As spotted by German tech site Heise, the admissions (or boasts, depending how you look at it) came during WD and Seagate’s respective earnings calls in January. WD CEO Tiang Yew Tan said that in addition to maxing out production for 2026, "robust commercial agreements" for 2027 and 2028 are already in place with major buyers, while Seagate’s CEO William Mosley claimed the company’s HDD output capacity is "fully allocated" through the rest of this year.
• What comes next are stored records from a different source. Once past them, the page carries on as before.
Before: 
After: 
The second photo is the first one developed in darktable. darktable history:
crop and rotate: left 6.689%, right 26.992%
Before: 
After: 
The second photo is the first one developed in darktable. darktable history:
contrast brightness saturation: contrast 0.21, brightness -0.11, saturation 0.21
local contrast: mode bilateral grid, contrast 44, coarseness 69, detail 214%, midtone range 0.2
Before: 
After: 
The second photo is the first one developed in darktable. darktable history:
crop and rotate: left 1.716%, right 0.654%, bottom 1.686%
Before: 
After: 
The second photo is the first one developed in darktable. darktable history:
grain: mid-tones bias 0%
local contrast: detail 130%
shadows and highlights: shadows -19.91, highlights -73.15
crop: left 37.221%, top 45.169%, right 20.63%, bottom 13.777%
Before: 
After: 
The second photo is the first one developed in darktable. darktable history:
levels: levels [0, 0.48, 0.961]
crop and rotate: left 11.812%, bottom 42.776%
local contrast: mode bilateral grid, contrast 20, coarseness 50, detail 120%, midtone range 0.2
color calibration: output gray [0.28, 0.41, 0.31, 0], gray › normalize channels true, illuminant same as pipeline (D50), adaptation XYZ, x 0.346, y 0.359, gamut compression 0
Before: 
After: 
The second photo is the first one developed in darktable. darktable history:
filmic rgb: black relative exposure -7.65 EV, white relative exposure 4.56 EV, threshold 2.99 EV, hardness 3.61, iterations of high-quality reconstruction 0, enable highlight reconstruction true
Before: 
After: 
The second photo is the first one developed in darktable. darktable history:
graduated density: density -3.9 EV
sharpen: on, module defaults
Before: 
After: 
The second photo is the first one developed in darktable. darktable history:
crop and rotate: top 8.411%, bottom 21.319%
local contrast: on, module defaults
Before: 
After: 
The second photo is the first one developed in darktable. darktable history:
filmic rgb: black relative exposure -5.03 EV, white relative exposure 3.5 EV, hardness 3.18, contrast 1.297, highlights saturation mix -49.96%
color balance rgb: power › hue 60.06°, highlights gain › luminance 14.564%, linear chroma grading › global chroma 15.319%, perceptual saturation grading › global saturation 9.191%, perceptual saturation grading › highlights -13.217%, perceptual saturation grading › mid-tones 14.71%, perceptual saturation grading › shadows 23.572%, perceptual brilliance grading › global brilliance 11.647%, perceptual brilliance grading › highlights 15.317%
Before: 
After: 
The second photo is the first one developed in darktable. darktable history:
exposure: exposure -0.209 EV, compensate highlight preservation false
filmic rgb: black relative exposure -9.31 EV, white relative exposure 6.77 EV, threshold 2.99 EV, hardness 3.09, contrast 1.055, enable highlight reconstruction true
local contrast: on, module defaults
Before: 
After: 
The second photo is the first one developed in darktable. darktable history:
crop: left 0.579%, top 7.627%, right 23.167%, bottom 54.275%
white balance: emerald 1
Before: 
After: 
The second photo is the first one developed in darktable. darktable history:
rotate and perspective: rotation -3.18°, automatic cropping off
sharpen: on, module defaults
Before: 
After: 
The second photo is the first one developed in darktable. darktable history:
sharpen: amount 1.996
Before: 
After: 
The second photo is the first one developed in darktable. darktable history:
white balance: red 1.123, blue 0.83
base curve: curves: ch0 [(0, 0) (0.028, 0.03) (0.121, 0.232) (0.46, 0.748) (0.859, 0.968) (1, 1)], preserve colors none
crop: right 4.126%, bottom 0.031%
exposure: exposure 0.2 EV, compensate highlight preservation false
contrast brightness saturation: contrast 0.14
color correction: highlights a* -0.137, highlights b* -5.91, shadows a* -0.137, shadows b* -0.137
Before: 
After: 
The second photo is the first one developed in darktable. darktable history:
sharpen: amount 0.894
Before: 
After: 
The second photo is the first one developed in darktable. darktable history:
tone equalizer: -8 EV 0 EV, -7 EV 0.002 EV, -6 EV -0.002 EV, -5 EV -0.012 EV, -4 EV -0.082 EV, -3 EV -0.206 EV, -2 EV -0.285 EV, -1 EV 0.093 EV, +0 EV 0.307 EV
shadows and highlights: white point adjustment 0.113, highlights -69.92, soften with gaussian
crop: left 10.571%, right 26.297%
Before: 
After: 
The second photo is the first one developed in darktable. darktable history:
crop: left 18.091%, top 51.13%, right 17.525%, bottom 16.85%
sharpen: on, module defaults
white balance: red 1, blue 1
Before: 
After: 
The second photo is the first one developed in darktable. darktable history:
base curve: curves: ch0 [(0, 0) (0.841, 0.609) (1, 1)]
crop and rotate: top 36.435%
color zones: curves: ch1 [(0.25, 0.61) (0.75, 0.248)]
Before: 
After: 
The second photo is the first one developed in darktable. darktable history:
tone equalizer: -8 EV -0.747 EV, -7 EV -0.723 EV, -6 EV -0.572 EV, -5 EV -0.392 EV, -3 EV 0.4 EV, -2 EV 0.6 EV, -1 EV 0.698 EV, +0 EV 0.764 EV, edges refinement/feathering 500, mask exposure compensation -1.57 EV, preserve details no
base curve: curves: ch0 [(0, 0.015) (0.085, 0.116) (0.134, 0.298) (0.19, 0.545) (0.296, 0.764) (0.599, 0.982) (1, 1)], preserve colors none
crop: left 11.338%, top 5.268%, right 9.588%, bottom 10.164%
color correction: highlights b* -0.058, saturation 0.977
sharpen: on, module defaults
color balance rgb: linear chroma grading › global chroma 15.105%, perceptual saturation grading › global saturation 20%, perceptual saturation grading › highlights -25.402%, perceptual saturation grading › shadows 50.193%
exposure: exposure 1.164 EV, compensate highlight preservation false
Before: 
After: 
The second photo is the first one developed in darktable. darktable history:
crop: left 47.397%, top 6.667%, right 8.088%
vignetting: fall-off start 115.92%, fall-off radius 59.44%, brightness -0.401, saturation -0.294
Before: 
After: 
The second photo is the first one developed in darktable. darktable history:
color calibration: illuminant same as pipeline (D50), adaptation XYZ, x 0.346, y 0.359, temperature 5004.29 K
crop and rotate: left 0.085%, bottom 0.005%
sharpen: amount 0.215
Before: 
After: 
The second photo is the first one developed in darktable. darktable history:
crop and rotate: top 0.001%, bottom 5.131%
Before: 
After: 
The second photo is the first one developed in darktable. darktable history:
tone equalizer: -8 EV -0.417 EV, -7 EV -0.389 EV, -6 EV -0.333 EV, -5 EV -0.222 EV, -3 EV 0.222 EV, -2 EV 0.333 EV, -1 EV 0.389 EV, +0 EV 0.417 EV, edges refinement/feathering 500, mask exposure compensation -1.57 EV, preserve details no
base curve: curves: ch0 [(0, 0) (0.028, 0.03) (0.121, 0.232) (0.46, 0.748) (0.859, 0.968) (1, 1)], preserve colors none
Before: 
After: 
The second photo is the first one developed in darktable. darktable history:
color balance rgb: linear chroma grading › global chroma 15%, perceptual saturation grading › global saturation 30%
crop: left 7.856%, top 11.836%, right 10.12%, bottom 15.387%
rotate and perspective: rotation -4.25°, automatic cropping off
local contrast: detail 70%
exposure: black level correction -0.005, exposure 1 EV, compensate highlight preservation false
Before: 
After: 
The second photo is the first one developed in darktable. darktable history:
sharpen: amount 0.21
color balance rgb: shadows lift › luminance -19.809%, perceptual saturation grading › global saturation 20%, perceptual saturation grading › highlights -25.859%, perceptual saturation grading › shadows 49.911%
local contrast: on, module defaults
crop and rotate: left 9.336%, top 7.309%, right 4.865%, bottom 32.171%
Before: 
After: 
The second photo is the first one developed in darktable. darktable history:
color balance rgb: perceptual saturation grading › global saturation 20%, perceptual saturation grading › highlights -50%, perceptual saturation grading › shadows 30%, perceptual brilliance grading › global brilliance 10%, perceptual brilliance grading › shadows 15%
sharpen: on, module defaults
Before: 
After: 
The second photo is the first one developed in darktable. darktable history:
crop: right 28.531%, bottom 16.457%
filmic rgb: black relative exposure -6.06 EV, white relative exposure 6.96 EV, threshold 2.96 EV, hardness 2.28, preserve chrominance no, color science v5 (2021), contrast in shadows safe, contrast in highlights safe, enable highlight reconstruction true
Naturally, the bulk-buying of these hard drives – which is already causing shortages and heighted prices for home PC users – is being performed by the same entities that are driving the ongoing SSD and RAM shortages. Namely, big tech companies wanting to build and kit out enormous data centres from which to run their AI products, like those genAI tools that game devs hate and publishers are banning. Cool! This industry-wide rush has, for months, been causing a DRAM chip shortage that’s managed to widely knacker PC component availability, gouge prices, delay Valve’s new Steam Machine, and kill off Crucial. Seems we can add hard drives to the list of casualties, a development that also spells more bad news for SSD prices. If mech drives aren’t available as a cheaper alternative, that’s yet more demand being piled on SSDs, which would inevitably make supplies even scarcer and ticket prices even heavier.

For now, at least, a quick canter through the Internet shops suggests that hard drive supplies haven’t yet dried up entirely, and they’re still cheaper than equivalent-capacity NVMe SSDs. Still, they are snared in the same pricing trap: this 1TB Seagate Barracuda is £80 at the time of writing, but was £52 at the end of January, and £43 in December 2025. And with replacement stock having apparently been flogged to Microsoft and the like, don’t expect that to drift back down anytime soon.

I recently asked some specialist hardware manufacturers, as part of an upcoming feature, whether they’d advise PC upgrade seekers to take the money hit now or wait until things (hopefully) calm down in 2027. Responses were mostly mixed, but everyone agreed – as do I – that if you can keep going with your current components, SSD or HDD storage included, you probably should.